::: Source data

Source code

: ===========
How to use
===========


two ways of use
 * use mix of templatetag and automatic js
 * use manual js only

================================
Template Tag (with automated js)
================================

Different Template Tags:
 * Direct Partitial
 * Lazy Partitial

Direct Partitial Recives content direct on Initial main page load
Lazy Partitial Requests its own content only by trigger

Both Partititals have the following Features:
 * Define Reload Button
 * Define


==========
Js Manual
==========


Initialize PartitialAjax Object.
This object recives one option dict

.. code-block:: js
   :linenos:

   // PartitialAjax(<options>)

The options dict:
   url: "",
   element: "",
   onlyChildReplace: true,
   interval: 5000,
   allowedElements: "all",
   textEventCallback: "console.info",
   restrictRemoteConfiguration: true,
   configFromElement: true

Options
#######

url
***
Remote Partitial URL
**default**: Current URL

::::::

What is expected: Would you repeat all of the entries exactly?

Answer area:
Source code

: ===========
How to use
===========


two ways of use
 * use mix of templatetag and automatic js
 * use manual js only

================================
Template Tag (with automated js)
================================

Different Template Tags:
 * Direct Partitial
 * Lazy Partitial

Direct Partitial Recives content direct on Initial main page load
Lazy Partitial Requests its own content only by trigger

Both Partititals have the following Features:
 * Define Reload Button
 * Define


==========
Js Manual
==========


Initialize PartitialAjax Object.
This object recives one option dict

.. code-block:: js
   :linenos:

   // PartitialAjax(<options>)

The options dict:
   url: "",
   element: "",
   onlyChildReplace: true,
   interval: 5000,
   allowedElements: "all",
   textEventCallback: "console.info",
   restrictRemoteConfiguration: true,
   configFromElement: true

Options
#######

url
***
Remote Partitial URL
**default**: Current URL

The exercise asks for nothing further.